• Work instructions: In the copy, include every record below exactly as it appears, but no pictures.

---------- Provided material

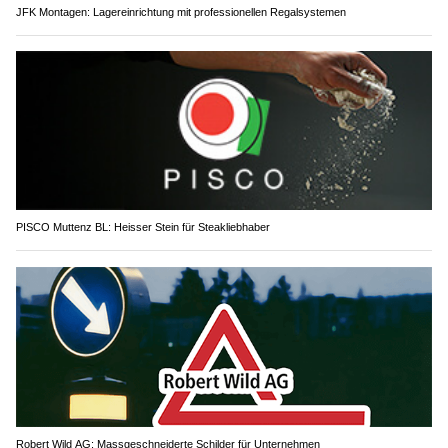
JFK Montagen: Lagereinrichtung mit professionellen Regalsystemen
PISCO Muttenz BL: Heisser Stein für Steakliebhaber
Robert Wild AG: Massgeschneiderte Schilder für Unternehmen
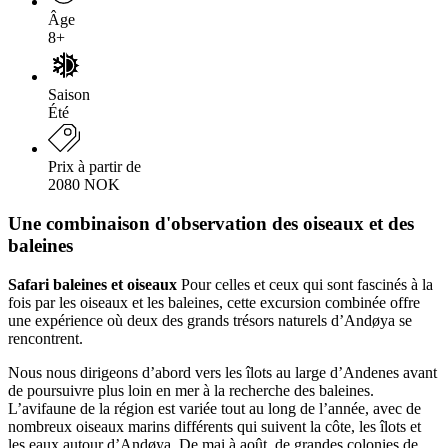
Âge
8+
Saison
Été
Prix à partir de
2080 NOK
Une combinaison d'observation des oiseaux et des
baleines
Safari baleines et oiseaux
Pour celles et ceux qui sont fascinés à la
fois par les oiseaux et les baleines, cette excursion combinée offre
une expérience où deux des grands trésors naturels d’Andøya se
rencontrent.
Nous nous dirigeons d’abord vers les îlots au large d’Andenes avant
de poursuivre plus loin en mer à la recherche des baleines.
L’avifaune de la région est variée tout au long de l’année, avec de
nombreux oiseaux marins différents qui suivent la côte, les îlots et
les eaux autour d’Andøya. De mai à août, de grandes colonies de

--------------------

• Solved exercise:
JFK Montagen: Lagereinrichtung mit professionellen Regalsystemen
PISCO Muttenz BL: Heisser Stein für Steakliebhaber
Robert Wild AG: Massgeschneiderte Schilder für Unternehmen
Âge
8+
Saison
Été
Prix à partir de
2080 NOK
Une combinaison d'observation des oiseaux et des
baleines
Safari baleines et oiseaux
Pour celles et ceux qui sont fascinés à la
fois par les oiseaux et les baleines, cette excursion combinée offre
une expérience où deux des grands trésors naturels d’Andøya se
rencontrent.
Nous nous dirigeons d’abord vers les îlots au large d’Andenes avant
de poursuivre plus loin en mer à la recherche des baleines.
L’avifaune de la région est variée tout au long de l’année, avec de
nombreux oiseaux marins différents qui suivent la côte, les îlots et
les eaux autour d’Andøya. De mai à août, de grandes colonies de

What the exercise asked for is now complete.